[Opening Excerpted records section]

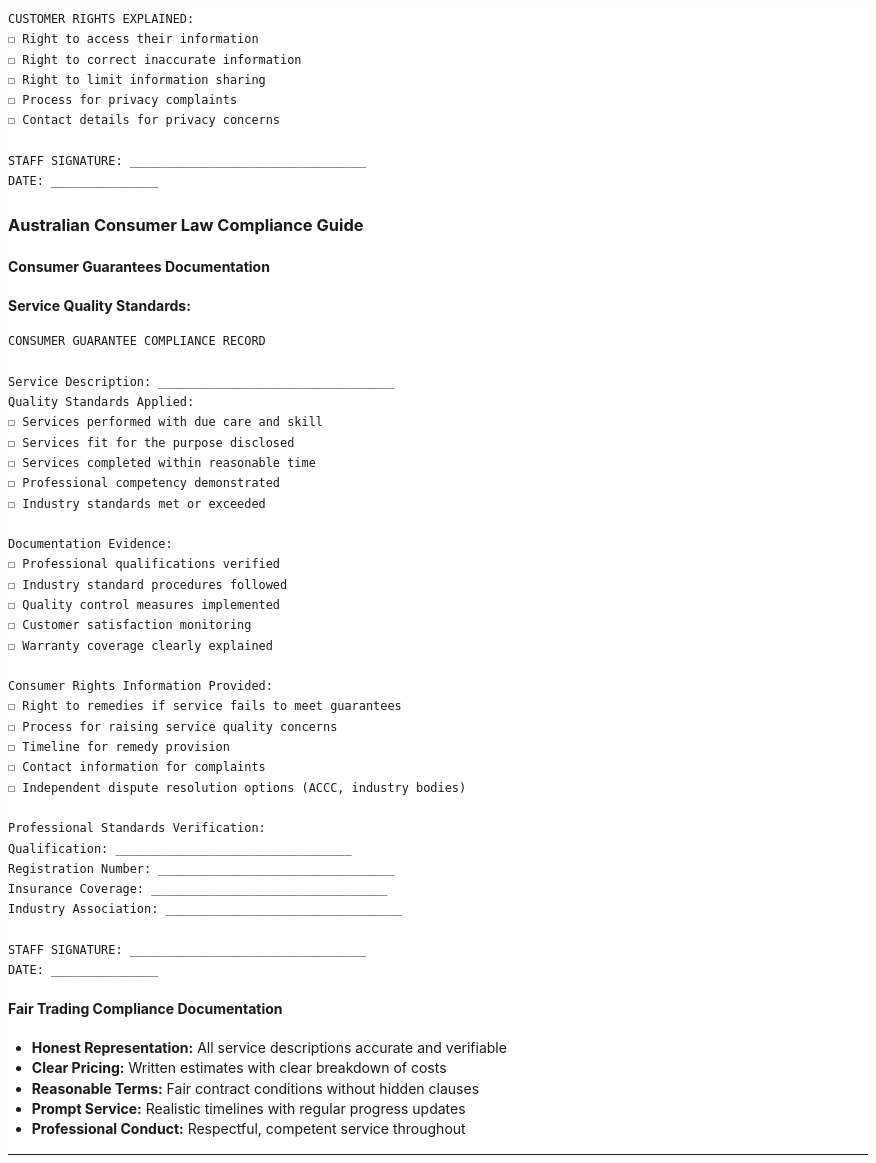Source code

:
 ```
CUSTOMER RIGHTS EXPLAINED:
☐ Right to access their information
☐ Right to correct inaccurate information
☐ Right to limit information sharing
☐ Process for privacy complaints
☐ Contact details for privacy concerns

STAFF SIGNATURE: _________________________________
DATE: _______________
```

### Australian Consumer Law Compliance Guide

#### Consumer Guarantees Documentation
**Service Quality Standards:**
```
CONSUMER GUARANTEE COMPLIANCE RECORD

Service Description: _________________________________
Quality Standards Applied:
☐ Services performed with due care and skill
☐ Services fit for the purpose disclosed
☐ Services completed within reasonable time
☐ Professional competency demonstrated
☐ Industry standards met or exceeded

Documentation Evidence:
☐ Professional qualifications verified
☐ Industry standard procedures followed
☐ Quality control measures implemented
☐ Customer satisfaction monitoring
☐ Warranty coverage clearly explained

Consumer Rights Information Provided:
☐ Right to remedies if service fails to meet guarantees
☐ Process for raising service quality concerns
☐ Timeline for remedy provision
☐ Contact information for complaints
☐ Independent dispute resolution options (ACCC, industry bodies)

Professional Standards Verification:
Qualification: _________________________________
Registration Number: _________________________________
Insurance Coverage: _________________________________
Industry Association: _________________________________

STAFF SIGNATURE: _________________________________
DATE: _______________
```

#### Fair Trading Compliance Documentation
- **Honest Representation:** All service descriptions accurate and verifiable
- **Clear Pricing:** Written estimates with clear breakdown of costs
- **Reasonable Terms:** Fair contract conditions without hidden clauses
- **Prompt Service:** Realistic timelines with regular progress updates
- **Professional Conduct:** Respectful, competent service throughout

---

[Closing Excerpted records section]

[Your task] Return the listing verbatim; pictures are not part of the copy.

[Completed task]
Source code

:
 ```
CUSTOMER RIGHTS EXPLAINED:
☐ Right to access their information
☐ Right to correct inaccurate information
☐ Right to limit information sharing
☐ Process for privacy complaints
☐ Contact details for privacy concerns

STAFF SIGNATURE: _________________________________
DATE: _______________
```

### Australian Consumer Law Compliance Guide

#### Consumer Guarantees Documentation
**Service Quality Standards:**
```
CONSUMER GUARANTEE COMPLIANCE RECORD

Service Description: _________________________________
Quality Standards Applied:
☐ Services performed with due care and skill
☐ Services fit for the purpose disclosed
☐ Services completed within reasonable time
☐ Professional competency demonstrated
☐ Industry standards met or exceeded

Documentation Evidence:
☐ Professional qualifications verified
☐ Industry standard procedures followed
☐ Quality control measures implemented
☐ Customer satisfaction monitoring
☐ Warranty coverage clearly explained

Consumer Rights Information Provided:
☐ Right to remedies if service fails to meet guarantees
☐ Process for raising service quality concerns
☐ Timeline for remedy provision
☐ Contact information for complaints
☐ Independent dispute resolution options (ACCC, industry bodies)

Professional Standards Verification:
Qualification: _________________________________
Registration Number: _________________________________
Insurance Coverage: _________________________________
Industry Association: _________________________________

STAFF SIGNATURE: _________________________________
DATE: _______________
```

#### Fair Trading Compliance Documentation
- **Honest Representation:** All service descriptions accurate and verifiable
- **Clear Pricing:** Written estimates with clear breakdown of costs
- **Reasonable Terms:** Fair contract conditions without hidden clauses
- **Prompt Service:** Realistic timelines with regular progress updates
- **Professional Conduct:** Respectful, competent service throughout

---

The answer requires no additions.